====== Document excerpt
Validation methodology
How we measure that RugGuard's risk scores actually correlate with rug outcomes. Live numbers at /v1/metrics.
Two complementary datasets
We don't trust one dataset to validate the other — each has structural biases we'd otherwise read as signal.
Dataset A — rug_census (auto-detected confirmed rugs)
What it is. Every Aerodrome v2 token paired against WETH or USDC whose quote balance is below 0.01 WETH (or 100 USDC) and whose pool is at least 7 days old, scanned through the heuristic engine and persisted with source='rug_census', status='rugged'.
Pipeline. A weekly systemd timer runs the bulk discovery and rug-check; the detection logic checks pool drainage from on-chain RPC reads.
What it measures. Per-heuristic recall — for every flag, the fraction of known rugs on which it FAILed (decided rug-positive) versus PASSed. SKIPped results are excluded from both numerator and denominator.
Structural bias — read this before quoting numbers. Samples in this dataset are scanned after the rug already happened. By that point:
- The owner has typically been renounced (the rug-puller covered tracks). →
OWNER_NOT_RENOUNCEDandOWNER_CAN_PAUSEPASS. - The contract is dead, so GoPlus's honeypot simulator returns no data. →
HONEYPOT_DETECTED,HONEYPOT_ASYMMETRIC,HONEYPOT_TAX_HIGHSKIP. - Mint authority may have been revoked as part of the cover-up. →
MINT_AUTHORITY_ACTIVEPASSes more often than in real-time scanning.
Therefore: rug-census recall under-estimates the heuristic's pre-trade power. Use it to confirm an engine is functional and that LP / holder / liquidity heuristics fire on real on-chain data — but never quote it as "recall an agent should expect at trade time."
Dataset B — forward_sampler + T+7/14/30 follow-up
What it is. Every newly-paired token on Aerodrome v2, scanned at t ≈ 0 (within hours of pool creation) and persisted with source='forward_sampler', status='pending'. Then a daily classifier runs the same drainage check at three checkpoints (T+7, T+14, T+30) and advances the status:
- Drainage detected at T+7 / T+14 →
status='rugged'(terminal). - Drainage detected at T+30 →
status='rugged'(terminal). - No drainage at T+30 →
status='survived'(terminal). - No drainage at T+7 / T+14 → still
pending, re-checked next checkpoint.
============
**Exercise set:**
1. Echo the validation methodology page word for word, from "Therefore: rug-census recall" up to and including "re-checked next checkpoint.".
2. Answer these questions from the validation methodology page, one per line:
(a) How often does the timer that runs the rug_census discovery and rug-check fire?
(b) How old must a pool be for its token to enter the rug_census dataset?
(c) Which status does a forward_sampler token receive when no drainage is found at T+30?
Rely only on the validation methodology page and bring in nothing from outside it.
====== Data
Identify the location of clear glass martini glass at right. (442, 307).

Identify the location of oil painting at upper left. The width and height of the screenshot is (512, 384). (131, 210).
============
**Solutions for each task:**
1.
Therefore: rug-census recall under-estimates the heuristic's pre-trade power. Use it to confirm an engine is functional and that LP / holder / liquidity heuristics fire on real on-chain data — but never quote it as "recall an agent should expect at trade time."
Dataset B — forward_sampler + T+7/14/30 follow-up
What it is. Every newly-paired token on Aerodrome v2, scanned at t ≈ 0 (within hours of pool creation) and persisted with source='forward_sampler', status='pending'. Then a daily classifier runs the same drainage check at three checkpoints (T+7, T+14, T+30) and advances the status:
- Drainage detected at T+7 / T+14 →
status='rugged'(terminal). - Drainage detected at T+30 →
status='rugged'(terminal). - No drainage at T+30 →
status='survived'(terminal). - No drainage at T+7 / T+14 → still
pending, re-checked next checkpoint.

2.
(a) Weekly.
(b) At least 7 days old.
(c) status='survived'